Corso’s camp, Gracie Barra, isn’t as widely known as some of the other gyms in Portland. I asked Emily if she ever gets the chance to train outside of her home base, taking advantage of the great gyms Portland has to offer.
“[I do my] Muay Thai and boxing at Burke Camp [in Oregon City]. As I am currently in a place of transition, I’ve been visiting new gyms more often to find the coaches and training partners that I like to work with. I like to think that I’m building my MMA ‘dream team.’”
Recently Corso’s name has come up on a couple of top 20 lists for flyweights. With this year being Corso’s first as a professional, her rise up the ranks has been rather swift. I asked Emily if she was surprised by the quick success.

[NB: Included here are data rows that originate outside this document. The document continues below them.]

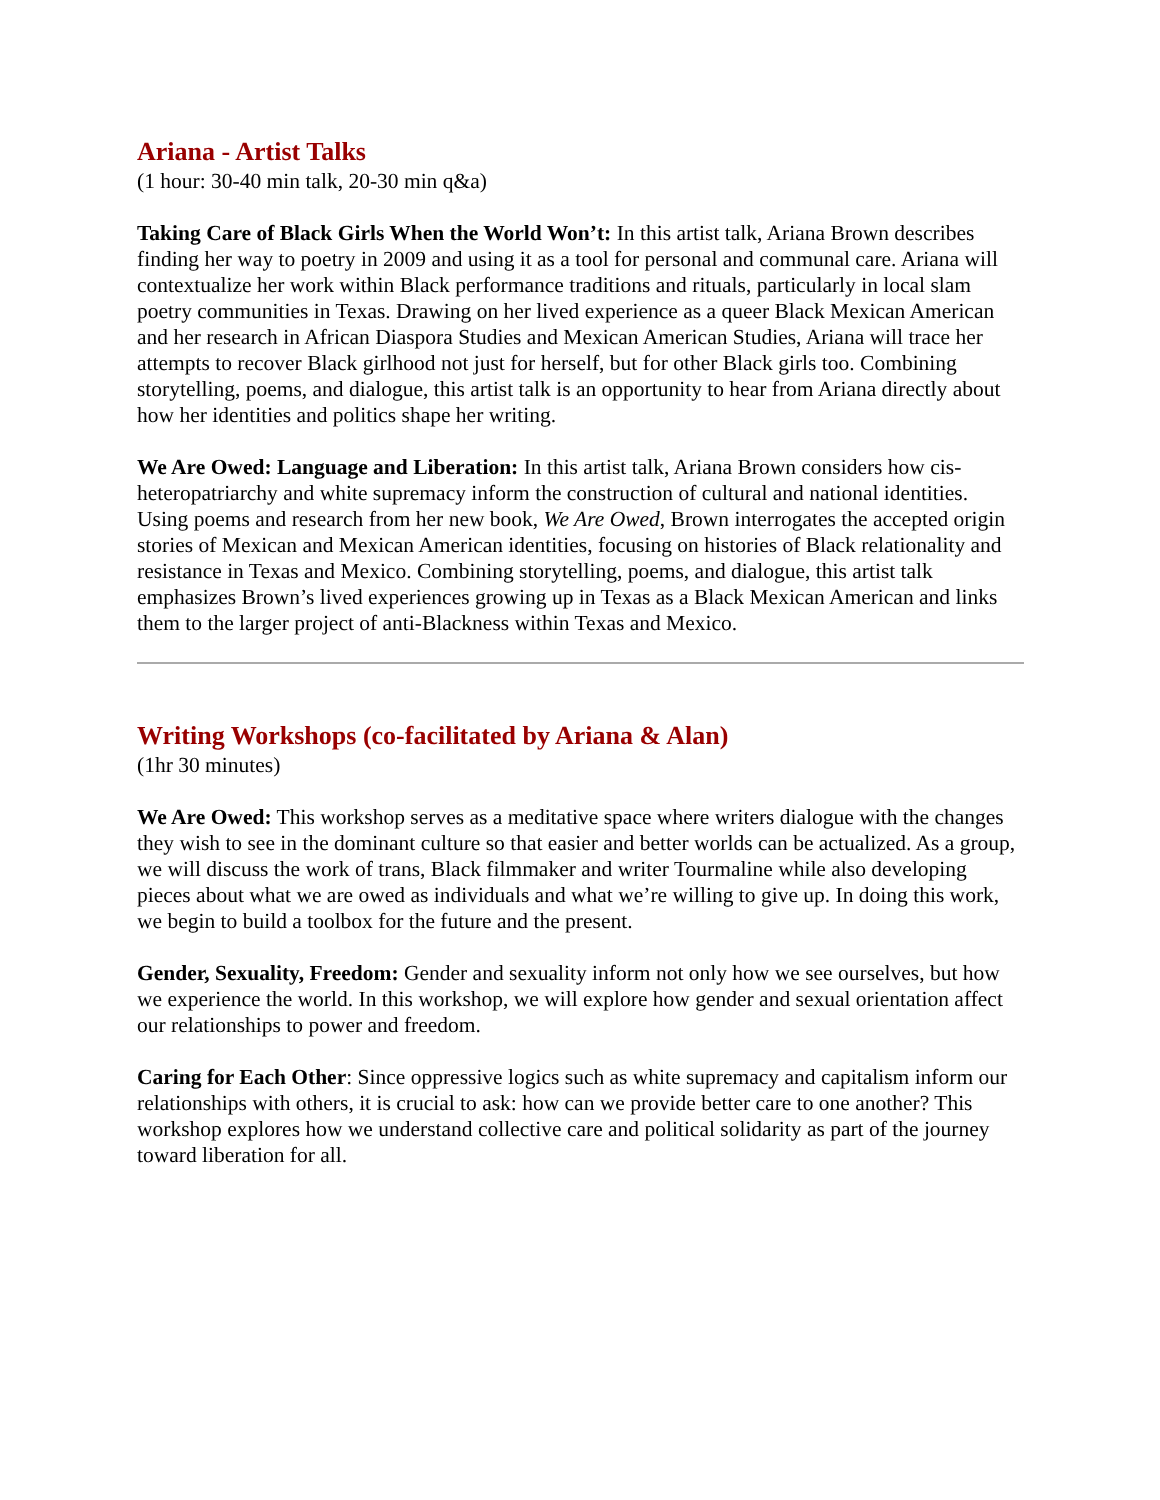Ariana - Artist Talks
(1 hour: 30-40 min talk, 20-30 min q&a)
Taking Care of Black Girls When the World Won’t: In this artist talk, Ariana Brown describes finding her way to poetry in 2009 and using it as a tool for personal and communal care. Ariana will contextualize her work within Black performance traditions and rituals, particularly in local slam poetry communities in Texas. Drawing on her lived experience as a queer Black Mexican American and her research in African Diaspora Studies and Mexican American Studies, Ariana will trace her attempts to recover Black girlhood not just for herself, but for other Black girls too. Combining storytelling, poems, and dialogue, this artist talk is an opportunity to hear from Ariana directly about how her identities and politics shape her writing.
We Are Owed: Language and Liberation: In this artist talk, Ariana Brown considers how cis-heteropatriarchy and white supremacy inform the construction of cultural and national identities. Using poems and research from her new book, We Are Owed, Brown interrogates the accepted origin stories of Mexican and Mexican American identities, focusing on histories of Black relationality and resistance in Texas and Mexico. Combining storytelling, poems, and dialogue, this artist talk emphasizes Brown’s lived experiences growing up in Texas as a Black Mexican American and links them to the larger project of anti-Blackness within Texas and Mexico.
Writing Workshops (co-facilitated by Ariana & Alan)
(1hr 30 minutes)
We Are Owed: This workshop serves as a meditative space where writers dialogue with the changes they wish to see in the dominant culture so that easier and better worlds can be actualized. As a group, we will discuss the work of trans, Black filmmaker and writer Tourmaline while also developing pieces about what we are owed as individuals and what we’re willing to give up. In doing this work, we begin to build a toolbox for the future and the present.
Gender, Sexuality, Freedom: Gender and sexuality inform not only how we see ourselves, but how we experience the world. In this workshop, we will explore how gender and sexual orientation affect our relationships to power and freedom.
Caring for Each Other: Since oppressive logics such as white supremacy and capitalism inform our relationships with others, it is crucial to ask: how can we provide better care to one another? This workshop explores how we understand collective care and political solidarity as part of the journey toward liberation for all.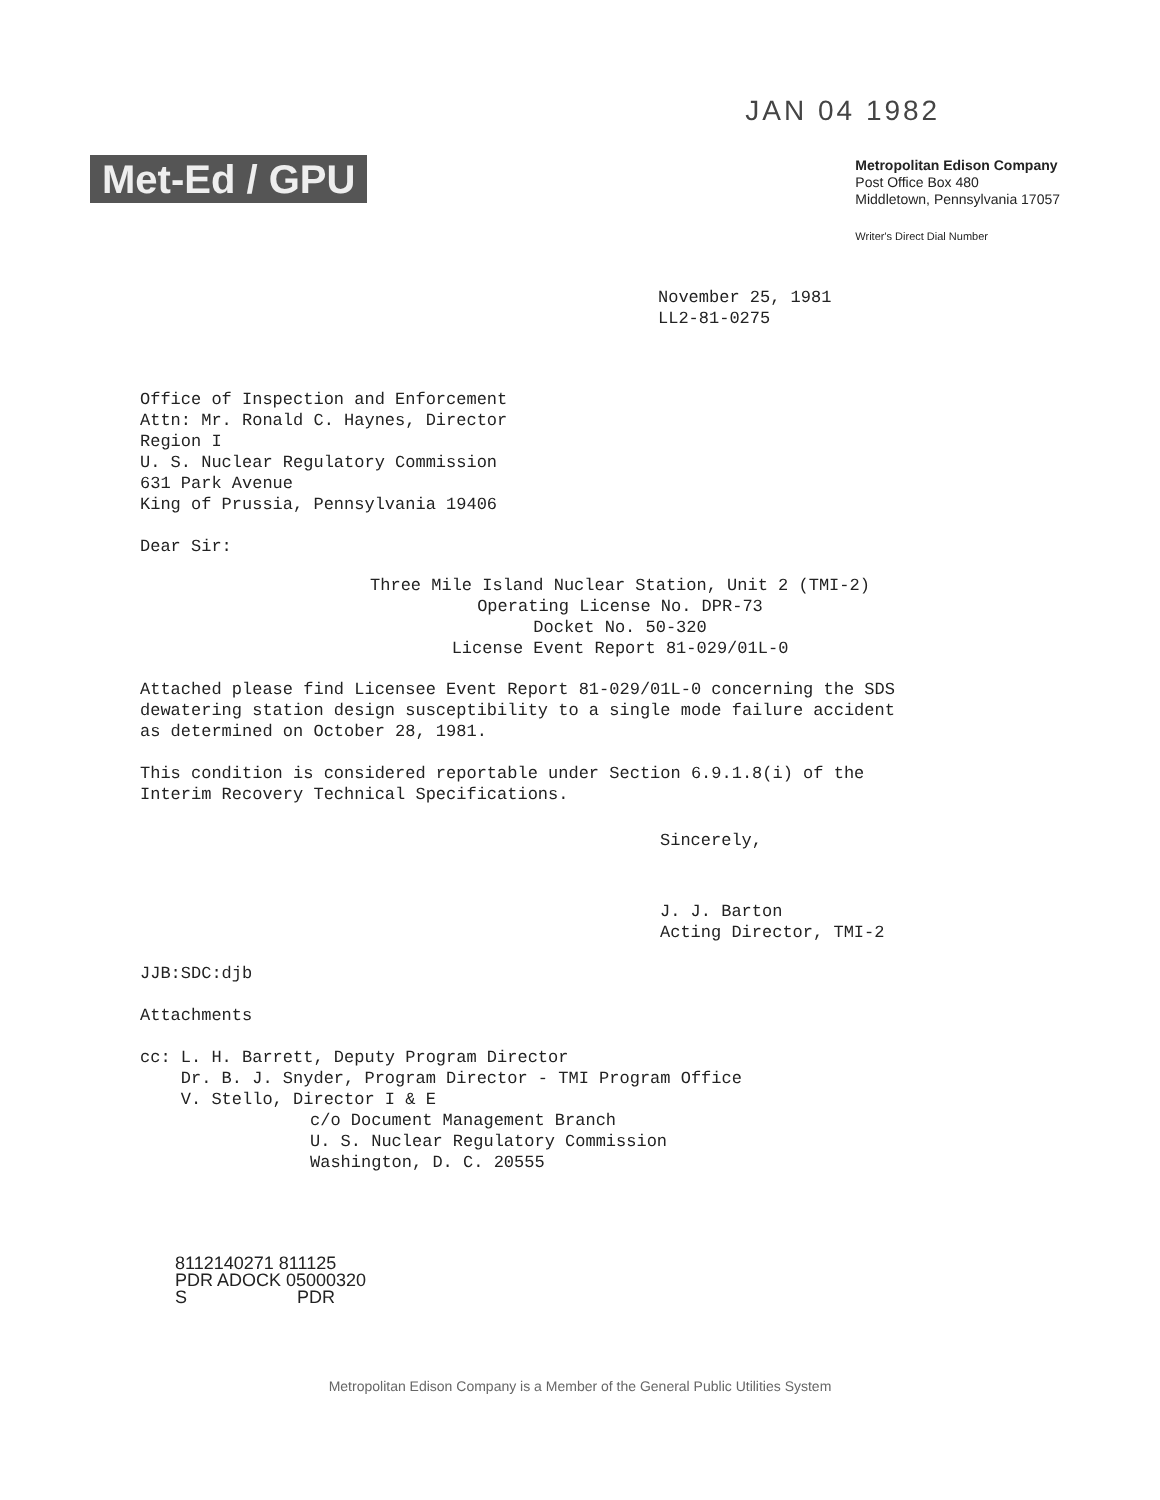Met-Ed / GPU
JAN 04 1982
Metropolitan Edison Company
Post Office Box 480
Middletown, Pennsylvania 17057
Writer's Direct Dial Number
November 25, 1981
LL2-81-0275
Office of Inspection and Enforcement
Attn: Mr. Ronald C. Haynes, Director
Region I
U. S. Nuclear Regulatory Commission
631 Park Avenue
King of Prussia, Pennsylvania 19406
Dear Sir:
Three Mile Island Nuclear Station, Unit 2 (TMI-2)
Operating License No. DPR-73
Docket No. 50-320
License Event Report 81-029/01L-0
Attached please find Licensee Event Report 81-029/01L-0 concerning the SDS dewatering station design susceptibility to a single mode failure accident as determined on October 28, 1981.
This condition is considered reportable under Section 6.9.1.8(i) of the Interim Recovery Technical Specifications.
Sincerely,
J. J. Barton
Acting Director, TMI-2
JJB:SDC:djb
Attachments
cc: L. H. Barrett, Deputy Program Director
Dr. B. J. Snyder, Program Director - TMI Program Office
V. Stello, Director I & E
c/o Document Management Branch
U. S. Nuclear Regulatory Commission
Washington, D. C. 20555
8112140271 811125
PDR ADOCK 05000320
S PDR
Metropolitan Edison Company is a Member of the General Public Utilities System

“I was very surprised by how quickly I’ve been able to climb the [rankings]. Though rankings were never part of why I got into this, it’s very motivating for me to see how close the top is. It’s not that important to me to climb quickly, but making steady progress feels very good.”
With nothing but submission victories to her credit one of the obvious questions that comes up when people scout Corso is just how good is her striking game? In talking about this with Corso I found the confidence she has in her striking is very high; it seems she is just waiting for a chance to apply her craft. She summed up the concern about her striking by saying,
“I really would like to showcase my striking, but none of my recent fights have lasted long enough for it yet. I’m very excited about the new dynamic my training at Burke Camp will bring to my standup game, so I hope to get to show it off when the right opportunity arises.”
Greater opportunity appears to be on the horizon for this talented flyweight. Corso confirmed with me that she is currently in talks with a major MMA promotion and it seems that her debut in the mainstream is just around the corner. Corso isn’t just a fighter, she is also an active public speaker and writer who has one of the better blogs from a fighter that I have read multiple times (check it out here). Corso is unique, just like her nickname. And as she told me, mantis shrimp are “violent but eccentric” and she believes that people might look at her the same way they do a brightly colored mantis shrimp.
“I bet no one looking around the bottom of the ocean would see something that looks like an ultraviolet rainbow lobster and think, ‘I bet that’s the most dangerous creature here.’ But it is.”